Retyping the data exactly is the task. Include every line.
___
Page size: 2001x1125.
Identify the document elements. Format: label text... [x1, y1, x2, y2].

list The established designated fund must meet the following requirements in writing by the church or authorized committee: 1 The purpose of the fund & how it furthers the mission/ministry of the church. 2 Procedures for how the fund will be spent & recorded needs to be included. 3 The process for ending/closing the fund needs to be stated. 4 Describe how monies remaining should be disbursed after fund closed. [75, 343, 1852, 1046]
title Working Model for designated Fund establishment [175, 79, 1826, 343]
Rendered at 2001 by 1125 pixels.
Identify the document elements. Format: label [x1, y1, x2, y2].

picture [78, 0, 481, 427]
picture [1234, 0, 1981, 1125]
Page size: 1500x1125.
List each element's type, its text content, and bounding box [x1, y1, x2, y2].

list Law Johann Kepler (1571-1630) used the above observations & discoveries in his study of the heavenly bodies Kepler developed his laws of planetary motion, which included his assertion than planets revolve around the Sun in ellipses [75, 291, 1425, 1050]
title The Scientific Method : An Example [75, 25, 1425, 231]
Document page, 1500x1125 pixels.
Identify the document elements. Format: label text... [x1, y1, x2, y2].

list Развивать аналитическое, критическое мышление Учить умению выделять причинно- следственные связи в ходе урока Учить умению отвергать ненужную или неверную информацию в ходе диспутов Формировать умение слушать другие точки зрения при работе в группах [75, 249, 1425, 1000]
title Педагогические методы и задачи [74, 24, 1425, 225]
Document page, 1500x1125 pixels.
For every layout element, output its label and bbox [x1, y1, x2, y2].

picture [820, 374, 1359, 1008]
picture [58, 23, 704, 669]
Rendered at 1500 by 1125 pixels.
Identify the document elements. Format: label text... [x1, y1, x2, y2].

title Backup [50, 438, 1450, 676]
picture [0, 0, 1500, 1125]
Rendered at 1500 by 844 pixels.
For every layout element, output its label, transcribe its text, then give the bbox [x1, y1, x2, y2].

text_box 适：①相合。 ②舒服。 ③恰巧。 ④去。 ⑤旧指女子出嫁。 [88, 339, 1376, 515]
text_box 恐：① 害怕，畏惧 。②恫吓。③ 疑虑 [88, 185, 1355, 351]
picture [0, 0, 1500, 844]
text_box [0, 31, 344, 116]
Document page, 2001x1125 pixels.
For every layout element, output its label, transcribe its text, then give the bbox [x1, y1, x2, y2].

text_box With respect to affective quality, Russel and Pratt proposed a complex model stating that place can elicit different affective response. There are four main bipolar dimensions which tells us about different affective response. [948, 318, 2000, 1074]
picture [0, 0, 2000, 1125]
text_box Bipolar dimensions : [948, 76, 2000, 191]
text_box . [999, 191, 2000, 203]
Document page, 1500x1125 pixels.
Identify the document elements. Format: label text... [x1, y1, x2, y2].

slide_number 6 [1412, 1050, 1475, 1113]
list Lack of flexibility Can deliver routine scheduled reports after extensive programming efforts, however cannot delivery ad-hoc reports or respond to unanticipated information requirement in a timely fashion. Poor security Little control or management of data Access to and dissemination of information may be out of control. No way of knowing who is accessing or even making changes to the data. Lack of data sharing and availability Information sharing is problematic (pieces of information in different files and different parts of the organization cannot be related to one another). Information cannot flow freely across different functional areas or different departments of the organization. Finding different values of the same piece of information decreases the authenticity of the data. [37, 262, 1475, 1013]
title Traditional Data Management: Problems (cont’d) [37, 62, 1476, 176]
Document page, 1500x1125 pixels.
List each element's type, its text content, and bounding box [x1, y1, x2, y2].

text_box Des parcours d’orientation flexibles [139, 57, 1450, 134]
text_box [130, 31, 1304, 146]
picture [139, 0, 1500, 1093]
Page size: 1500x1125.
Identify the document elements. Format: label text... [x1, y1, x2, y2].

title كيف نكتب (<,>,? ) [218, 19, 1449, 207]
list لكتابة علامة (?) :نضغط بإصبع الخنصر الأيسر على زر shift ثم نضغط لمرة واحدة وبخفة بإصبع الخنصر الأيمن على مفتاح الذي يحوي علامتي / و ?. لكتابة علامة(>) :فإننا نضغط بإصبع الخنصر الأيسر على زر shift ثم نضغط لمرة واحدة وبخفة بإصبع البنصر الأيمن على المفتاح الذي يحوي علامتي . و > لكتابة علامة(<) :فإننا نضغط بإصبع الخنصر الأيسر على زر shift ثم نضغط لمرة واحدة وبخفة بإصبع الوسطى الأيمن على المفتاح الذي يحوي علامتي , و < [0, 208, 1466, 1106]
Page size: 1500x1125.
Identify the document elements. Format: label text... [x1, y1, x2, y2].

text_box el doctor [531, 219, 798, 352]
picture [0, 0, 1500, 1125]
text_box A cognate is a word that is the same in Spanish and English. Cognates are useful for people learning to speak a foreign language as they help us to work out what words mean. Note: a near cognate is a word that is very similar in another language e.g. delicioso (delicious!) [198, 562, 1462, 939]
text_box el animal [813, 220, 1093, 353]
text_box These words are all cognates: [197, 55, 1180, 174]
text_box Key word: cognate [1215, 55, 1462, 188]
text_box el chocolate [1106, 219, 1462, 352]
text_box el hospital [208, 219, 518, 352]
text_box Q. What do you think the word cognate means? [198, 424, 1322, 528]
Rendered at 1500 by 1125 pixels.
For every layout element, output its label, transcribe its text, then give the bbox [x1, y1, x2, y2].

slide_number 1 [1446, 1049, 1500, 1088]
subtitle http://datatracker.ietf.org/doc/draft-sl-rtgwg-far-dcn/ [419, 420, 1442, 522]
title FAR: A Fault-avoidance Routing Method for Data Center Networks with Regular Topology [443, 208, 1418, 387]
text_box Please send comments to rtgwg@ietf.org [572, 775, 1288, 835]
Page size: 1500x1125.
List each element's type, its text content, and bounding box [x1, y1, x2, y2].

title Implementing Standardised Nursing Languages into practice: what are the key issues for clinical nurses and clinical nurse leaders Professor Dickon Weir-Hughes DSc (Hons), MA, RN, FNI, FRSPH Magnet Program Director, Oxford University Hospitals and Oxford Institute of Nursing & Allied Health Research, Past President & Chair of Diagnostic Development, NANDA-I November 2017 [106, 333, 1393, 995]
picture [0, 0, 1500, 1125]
___
Result of the task:
Page size: 2001x1125.
Identify the document elements. Format: label text... [x1, y1, x2, y2].

list The established designated fund must meet the following requirements in writing by the church or authorized committee: 1 The purpose of the fund & how it furthers the mission/ministry of the church. 2 Procedures for how the fund will be spent & recorded needs to be included. 3 The process for ending/closing the fund needs to be stated. 4 Describe how monies remaining should be disbursed after fund closed. [75, 343, 1852, 1046]
title Working Model for designated Fund establishment [175, 79, 1826, 343]
Rendered at 2001 by 1125 pixels.
Identify the document elements. Format: label [x1, y1, x2, y2].

picture [78, 0, 481, 427]
picture [1234, 0, 1981, 1125]
Page size: 1500x1125.
List each element's type, its text content, and bounding box [x1, y1, x2, y2].

list Law Johann Kepler (1571-1630) used the above observations & discoveries in his study of the heavenly bodies Kepler developed his laws of planetary motion, which included his assertion than planets revolve around the Sun in ellipses [75, 291, 1425, 1050]
title The Scientific Method : An Example [75, 25, 1425, 231]
Document page, 1500x1125 pixels.
Identify the document elements. Format: label text... [x1, y1, x2, y2].

list Развивать аналитическое, критическое мышление Учить умению выделять причинно- следственные связи в ходе урока Учить умению отвергать ненужную или неверную информацию в ходе диспутов Формировать умение слушать другие точки зрения при работе в группах [75, 249, 1425, 1000]
title Педагогические методы и задачи [74, 24, 1425, 225]
Document page, 1500x1125 pixels.
For every layout element, output its label and bbox [x1, y1, x2, y2].

picture [820, 374, 1359, 1008]
picture [58, 23, 704, 669]
Rendered at 1500 by 1125 pixels.
Identify the document elements. Format: label text... [x1, y1, x2, y2].

title Backup [50, 438, 1450, 676]
picture [0, 0, 1500, 1125]
Rendered at 1500 by 844 pixels.
For every layout element, output its label, transcribe its text, then give the bbox [x1, y1, x2, y2].

text_box 适：①相合。 ②舒服。 ③恰巧。 ④去。 ⑤旧指女子出嫁。 [88, 339, 1376, 515]
text_box 恐：① 害怕，畏惧 。②恫吓。③ 疑虑 [88, 185, 1355, 351]
picture [0, 0, 1500, 844]
text_box [0, 31, 344, 116]
Document page, 2001x1125 pixels.
For every layout element, output its label, transcribe its text, then give the bbox [x1, y1, x2, y2].

text_box With respect to affective quality, Russel and Pratt proposed a complex model stating that place can elicit different affective response. There are four main bipolar dimensions which tells us about different affective response. [948, 318, 2000, 1074]
picture [0, 0, 2000, 1125]
text_box Bipolar dimensions : [948, 76, 2000, 191]
text_box . [999, 191, 2000, 203]
Document page, 1500x1125 pixels.
Identify the document elements. Format: label text... [x1, y1, x2, y2].

slide_number 6 [1412, 1050, 1475, 1113]
list Lack of flexibility Can deliver routine scheduled reports after extensive programming efforts, however cannot delivery ad-hoc reports or respond to unanticipated information requirement in a timely fashion. Poor security Little control or management of data Access to and dissemination of information may be out of control. No way of knowing who is accessing or even making changes to the data. Lack of data sharing and availability Information sharing is problematic (pieces of information in different files and different parts of the organization cannot be related to one another). Information cannot flow freely across different functional areas or different departments of the organization. Finding different values of the same piece of information decreases the authenticity of the data. [37, 262, 1475, 1013]
title Traditional Data Management: Problems (cont’d) [37, 62, 1476, 176]
Document page, 1500x1125 pixels.
List each element's type, its text content, and bounding box [x1, y1, x2, y2].

text_box Des parcours d’orientation flexibles [139, 57, 1450, 134]
text_box [130, 31, 1304, 146]
picture [139, 0, 1500, 1093]
Page size: 1500x1125.
Identify the document elements. Format: label text... [x1, y1, x2, y2].

title كيف نكتب (<,>,? ) [218, 19, 1449, 207]
list لكتابة علامة (?) :نضغط بإصبع الخنصر الأيسر على زر shift ثم نضغط لمرة واحدة وبخفة بإصبع الخنصر الأيمن على مفتاح الذي يحوي علامتي / و ?. لكتابة علامة(>) :فإننا نضغط بإصبع الخنصر الأيسر على زر shift ثم نضغط لمرة واحدة وبخفة بإصبع البنصر الأيمن على المفتاح الذي يحوي علامتي . و > لكتابة علامة(<) :فإننا نضغط بإصبع الخنصر الأيسر على زر shift ثم نضغط لمرة واحدة وبخفة بإصبع الوسطى الأيمن على المفتاح الذي يحوي علامتي , و < [0, 208, 1466, 1106]
Page size: 1500x1125.
Identify the document elements. Format: label text... [x1, y1, x2, y2].

text_box el doctor [531, 219, 798, 352]
picture [0, 0, 1500, 1125]
text_box A cognate is a word that is the same in Spanish and English. Cognates are useful for people learning to speak a foreign language as they help us to work out what words mean. Note: a near cognate is a word that is very similar in another language e.g. delicioso (delicious!) [198, 562, 1462, 939]
text_box el animal [813, 220, 1093, 353]
text_box These words are all cognates: [197, 55, 1180, 174]
text_box Key word: cognate [1215, 55, 1462, 188]
text_box el chocolate [1106, 219, 1462, 352]
text_box el hospital [208, 219, 518, 352]
text_box Q. What do you think the word cognate means? [198, 424, 1322, 528]
Rendered at 1500 by 1125 pixels.
For every layout element, output its label, transcribe its text, then give the bbox [x1, y1, x2, y2].

slide_number 1 [1446, 1049, 1500, 1088]
subtitle http://datatracker.ietf.org/doc/draft-sl-rtgwg-far-dcn/ [419, 420, 1442, 522]
title FAR: A Fault-avoidance Routing Method for Data Center Networks with Regular Topology [443, 208, 1418, 387]
text_box Please send comments to rtgwg@ietf.org [572, 775, 1288, 835]
Page size: 1500x1125.
List each element's type, its text content, and bounding box [x1, y1, x2, y2].

title Implementing Standardised Nursing Languages into practice: what are the key issues for clinical nurses and clinical nurse leaders Professor Dickon Weir-Hughes DSc (Hons), MA, RN, FNI, FRSPH Magnet Program Director, Oxford University Hospitals and Oxford Institute of Nursing & Allied Health Research, Past President & Chair of Diagnostic Development, NANDA-I November 2017 [106, 333, 1393, 995]
picture [0, 0, 1500, 1125]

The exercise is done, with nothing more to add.